Что же, видимо, следует пойти им навстречу. К тому же это хороший повод примирить Герода с горожанами, а то их застарелая вражда плохо сказывается на образе империи, созданном Марком Аврелием – государстве, где все устроено согласно Природе целого. Такие гордецы и себялюбцы как Аттик, опровергали этот образ одним своим существованием, не говоря уже о поведении. Он, Марк, и сам был бы не прочь показать благожелательность своей души, четко обозначить, что все недоразумения между ним и учителем риторики оставлены в прошлом.

Прямо тут, на борту корабля, он написал Аттику ответное письмо, полное сожалений об их прервавшихся отношениях, о смерти своей жены, о своих недомоганиях.
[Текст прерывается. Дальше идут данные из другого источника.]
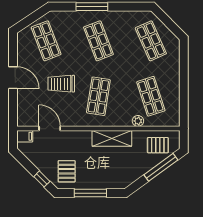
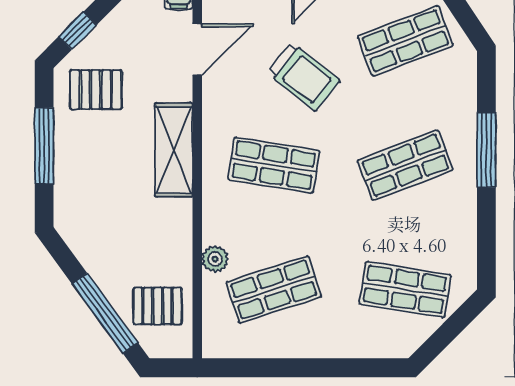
shop shelf: (151, 41) -> (405, 289), turned 33
trolley: (61, 84) -> (304, 77), turned 129
shelving: (112, 138) -> (174, 150), moved
pallet: (158, 145) -> (158, 306), turned 90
«Но я молюсь за тебя, – подчеркнул он, – чтобы у тебя было хорошее здоровье, и чтобы ты не считал себя обиженным за то, что, обнаружив скверные поступки твоих вольноотпущенников, я обошелся с ним благожелательно и наказал достаточно мягко – тридцать ударов плетьми, конечно, не сравнятся с распятием на кресте. Не сердись на меня за это! Однако если же я все же тебя обидел, требуй от меня законного возмещения в городском храме Афины во время мистерий. Ибо в самый разгар войны дал я обет принять посвящение и надеюсь исполнить это с твоей помощью».

Здесь Марк упомянул Элевсинские мистерии. Признаться, Элевсин с давних пор не давал ему покоя, с тех самых, когда он услышал о посвящении в таинства покойного брата Луция Вера. Что и говорить, Луций обошел его здесь, опередил, хотя приобщаться по мнению Марка, они должны были одновременно. Может потому, что этого не произошло и так затянулась война с германцами.
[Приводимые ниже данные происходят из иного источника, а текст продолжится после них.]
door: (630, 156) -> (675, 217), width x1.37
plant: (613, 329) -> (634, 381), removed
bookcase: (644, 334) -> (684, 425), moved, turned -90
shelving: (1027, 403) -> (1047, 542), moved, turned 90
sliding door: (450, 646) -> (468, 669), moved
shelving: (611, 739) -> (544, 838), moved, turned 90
Сентябрьская погода в Афинах была благодатной, уже прошла та жара, которая донимала Марка и его свиту в Александрии. Напротив: ветер, солнце, тени от заданий, казалось, нежно ласкали его своими воздушными, солнечными или прохладными пальцами, забирались в седые кудри на голове, шевелили бороду, заставляя губы, обычно растянутые в ироничной усмешке, на сей раз просто улыбаться безо всякого умысла.

Греция для Марка являлась колыбелью человечества, естественно разумного, ибо для северных варваров или парфян, заселивших восток, эта земля не представляла интеллектуальной ценности. Для них это была лишь страна, которую можно было хорошенько пограбить и увести население в рабство.

Разве Балломара – Марк припомнил вождя маркоманнов – интересовал Сократ или Аристотель? Разве царь Парфии Вологез восхищался Александрийской библиотекой? Конечно, нет! Встреть Балломар Сократа или Аристотеля вживую, он приказал бы их обратить в рабство. А если бы они к тому времени оказались в преклонном возрасте запросто приказал бы убить, чтобы не кормить этих стариков.

Вологез, в свою очередь, захватив Александрию, приказал бы сжечь библиотеку дотла, потому что мудрость, хранившаяся там, никак не помогала завоевывать новые земли. Она могла помочь понять самого себя, постичь людей и сделать жизнь вокруг лучше. Но разве это нужно завоевателю и царю царей Вологезу? Ему не нужно, а Марк Аврелий Антонин не отказался от лишней крупицы знаний и с удовольствием проводил время в тишине Александрийской библиотеки, читая древние манускрипты.

Их встречали многие жители Афин, которые высыпали на улицы, кричали приветствия, энергично размахивали руками, показывая жестами как они любят императора. Из Пирейского порта Афин Марк со свитой отправились во дворец наместника, где им предстояло поселиться на некоторое время. Богатые, знатные жители, как и в других городах, сопровождали их на этом пути. Двигаясь в носилках, Марк заметил, что к нему приблизился худощавый человек, в красиво расшитой золотыми нитями тунике. Его старое лицо с выпирающими скулами было обращено вперед, на дорогу, он не смотрел на паланкин государя. Как будто старец хотел, чтобы император его самолично заметил и окликнул. Это был, конечно, Герод Аттик. Старый гордец, и здесь показывал свой нрав.